## Stored data
★ ★ ★ ★
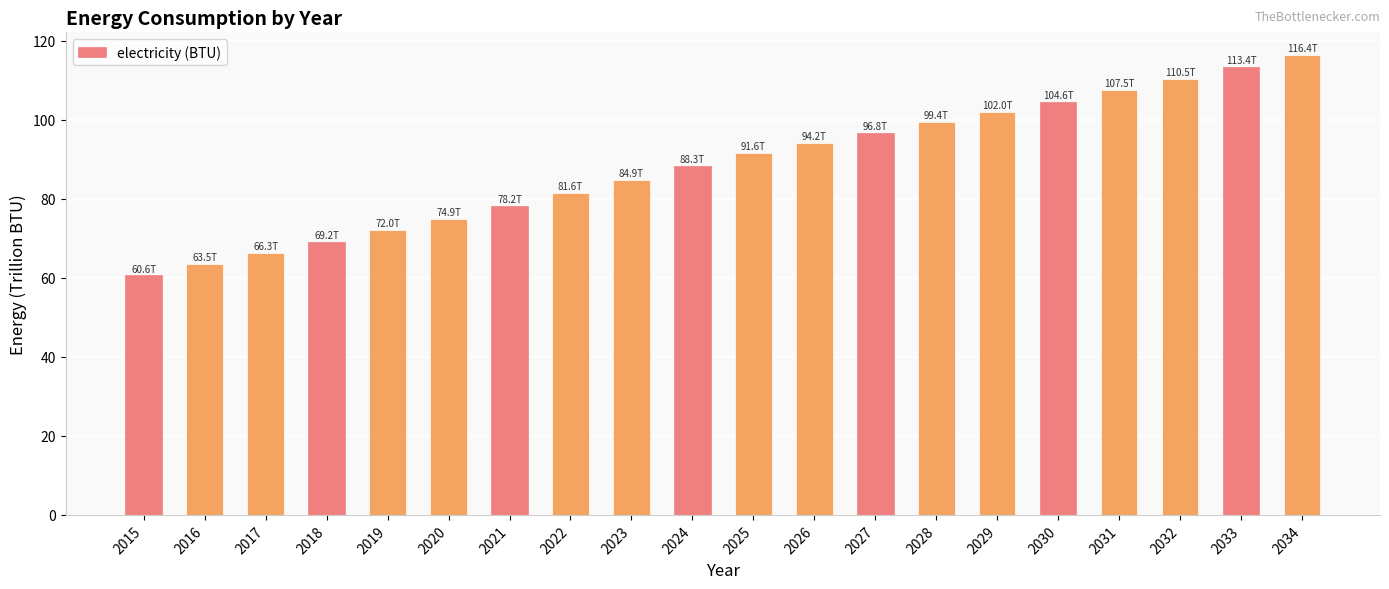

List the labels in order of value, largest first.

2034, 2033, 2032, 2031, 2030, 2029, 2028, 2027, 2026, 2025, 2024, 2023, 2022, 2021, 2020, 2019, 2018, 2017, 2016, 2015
★ ★ ★ ★
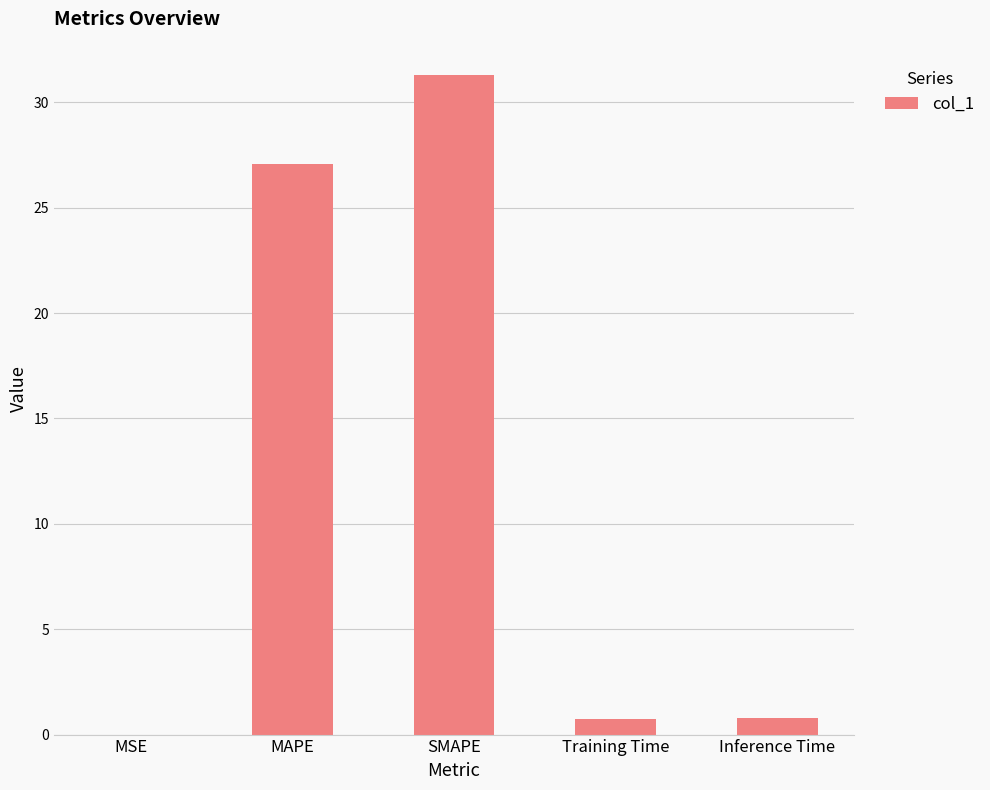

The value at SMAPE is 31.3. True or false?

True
★ ★ ★ ★
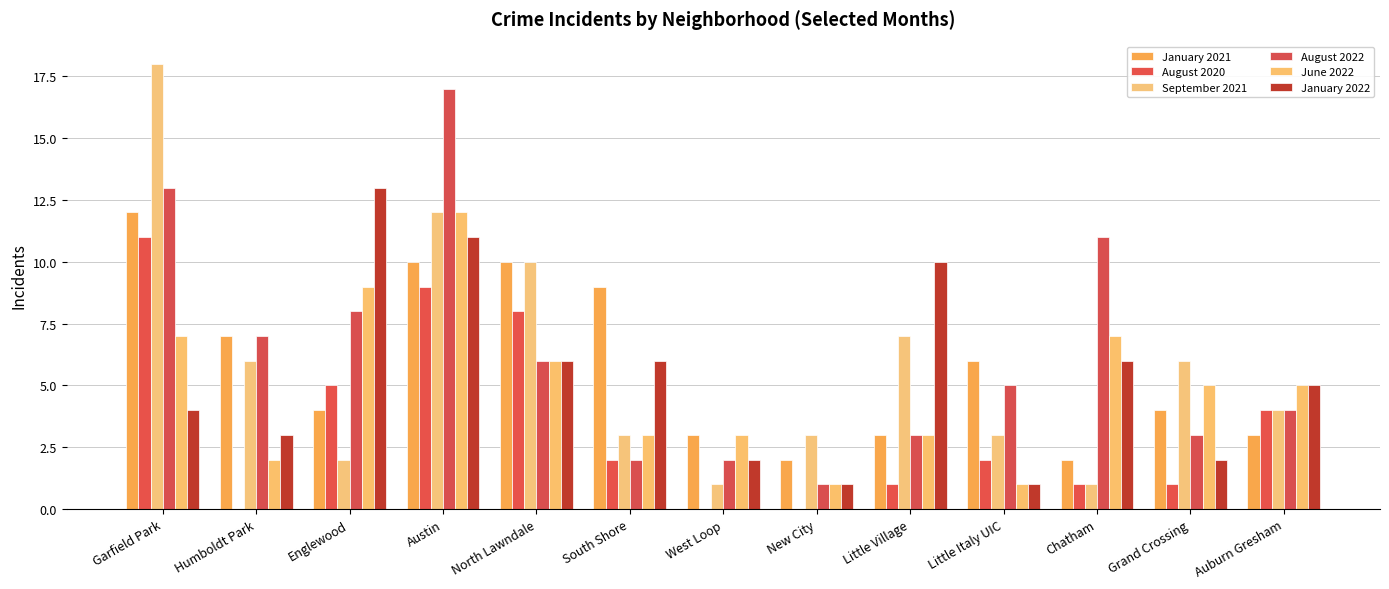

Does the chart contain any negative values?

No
★ ★ ★ ★
## Task directions
Pull out each line of the records that contains the word "True", and copy those lines.

## Solved exercise
The value at SMAPE is 31.3. True or false?
True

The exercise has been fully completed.